**** Data section ****
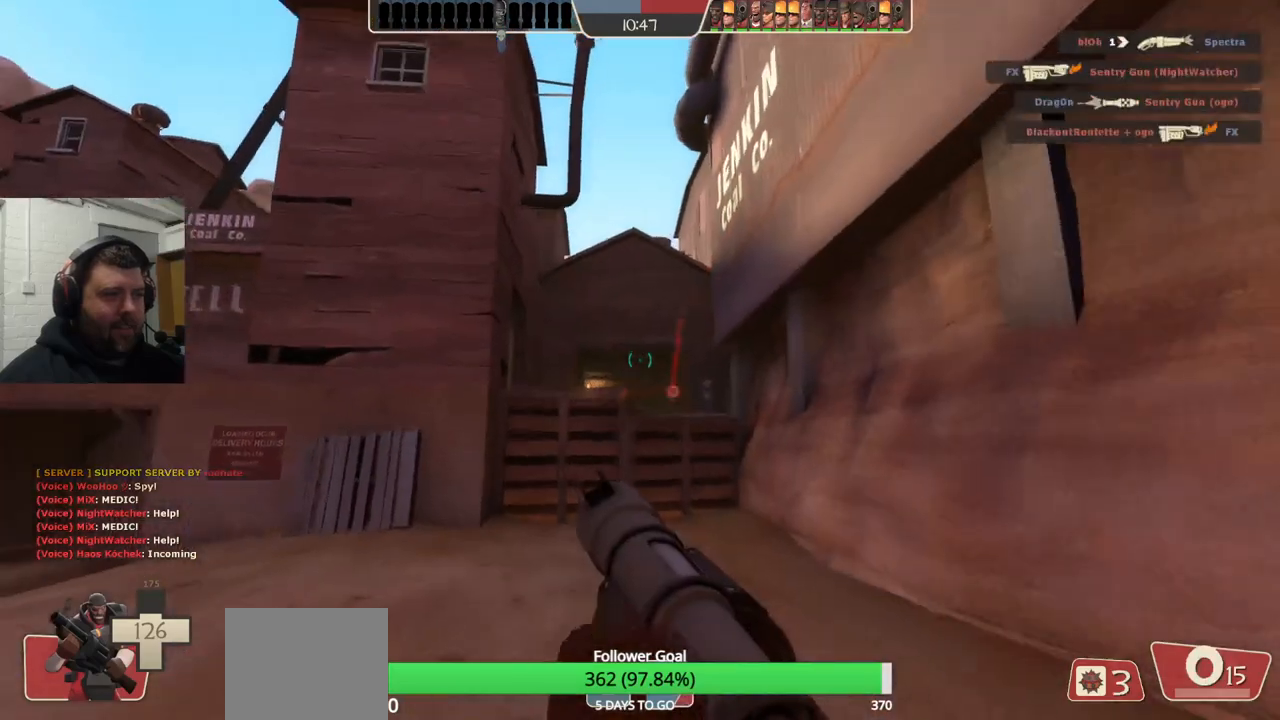
{"buttons": [], "left_stick": "up-left", "right_stick": "left", "events": [[67, "SQUARE", "down"], [117, "SQUARE", "up"], [233, "left_stick", "left"], [350, "left_stick", "up-left"], [367, "right_stick", "left"]]}
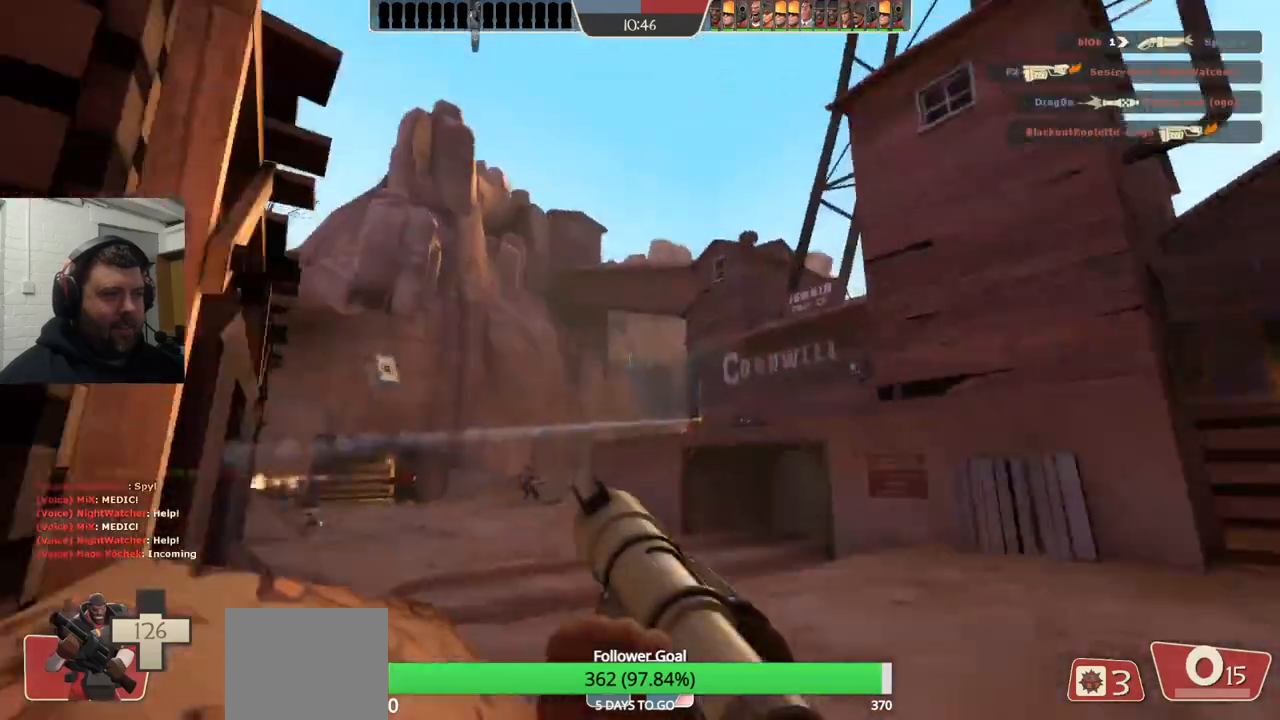
{"buttons": [], "left_stick": "up", "right_stick": "center", "events": [[33, "left_stick", "up"], [33, "right_stick", "center"]]}
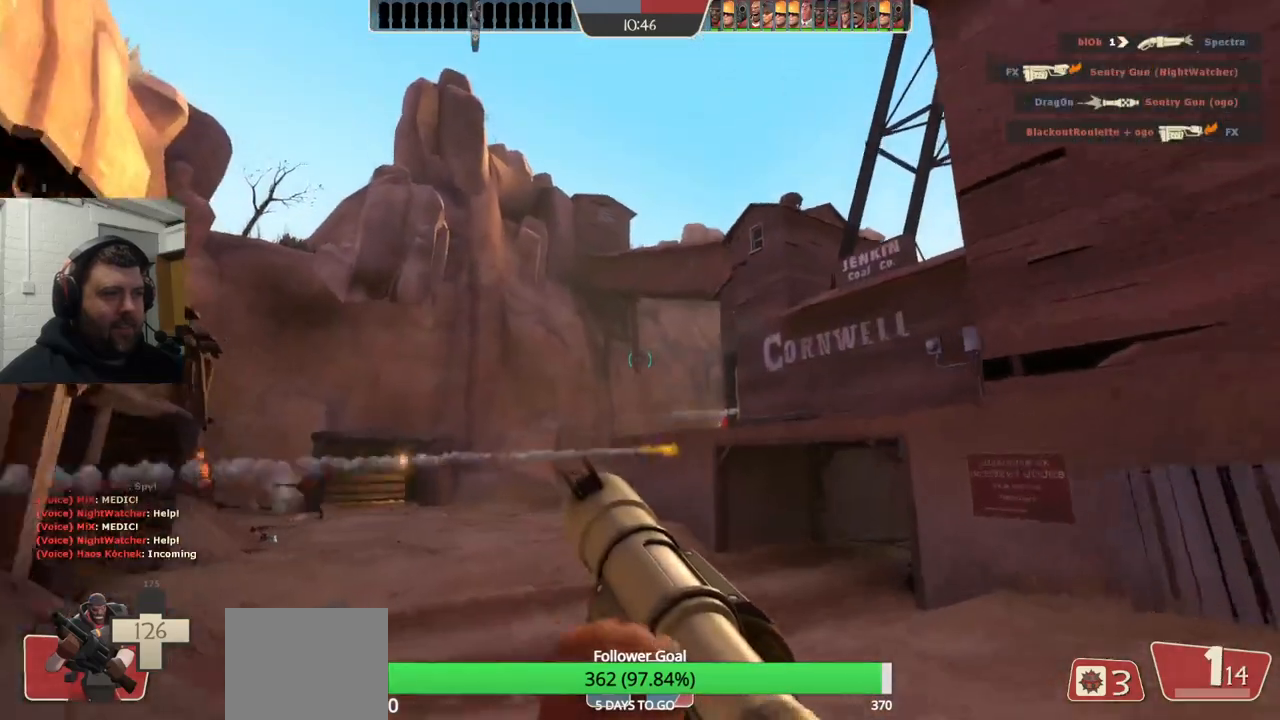
{"buttons": [], "left_stick": "right", "right_stick": "right", "events": [[250, "left_stick", "right"], [317, "right_stick", "right"]]}
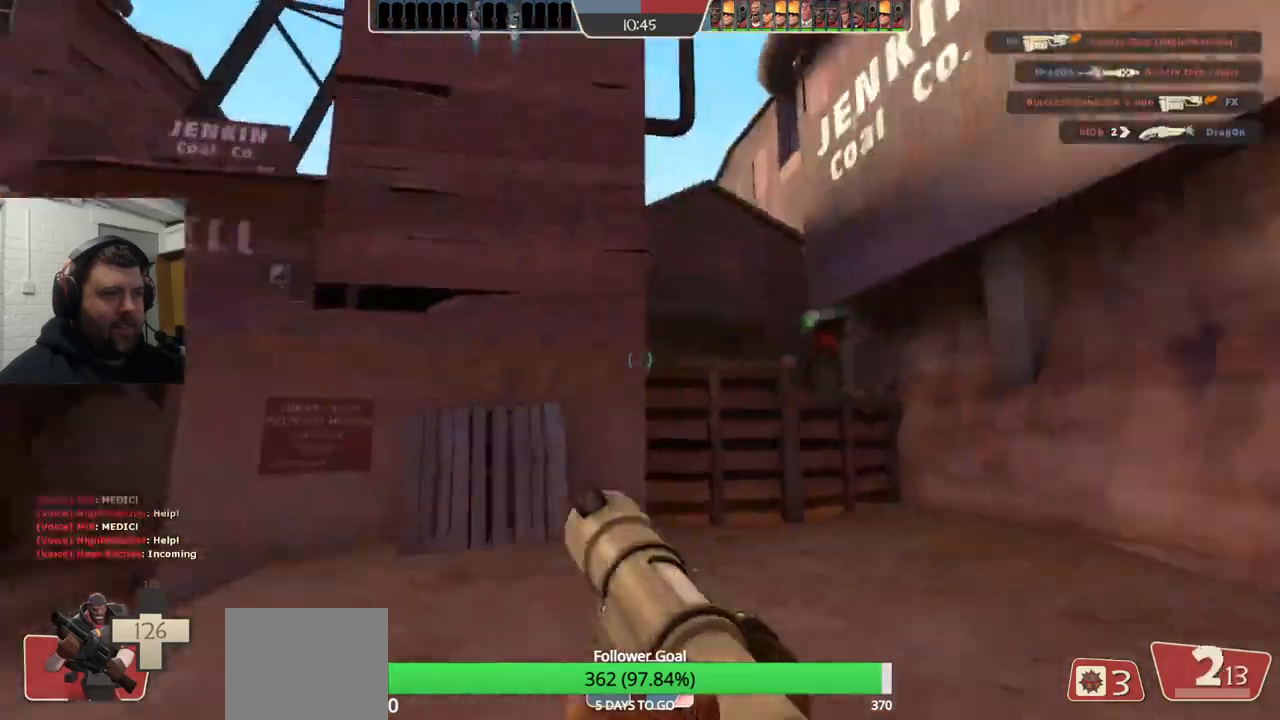
{"buttons": [], "left_stick": "right", "right_stick": "center", "events": [[317, "right_stick", "center"]]}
****
Prompt:
The response has to be an exact copy of all the data, pictures excluded.

Solution to the problem:
{"buttons": [], "left_stick": "up-left", "right_stick": "left", "events": [[67, "SQUARE", "down"], [117, "SQUARE", "up"], [233, "left_stick", "left"], [350, "left_stick", "up-left"], [367, "right_stick", "left"]]}
{"buttons": [], "left_stick": "up", "right_stick": "center", "events": [[33, "left_stick", "up"], [33, "right_stick", "center"]]}
{"buttons": [], "left_stick": "right", "right_stick": "right", "events": [[250, "left_stick", "right"], [317, "right_stick", "right"]]}
{"buttons": [], "left_stick": "right", "right_stick": "center", "events": [[317, "right_stick", "center"]]}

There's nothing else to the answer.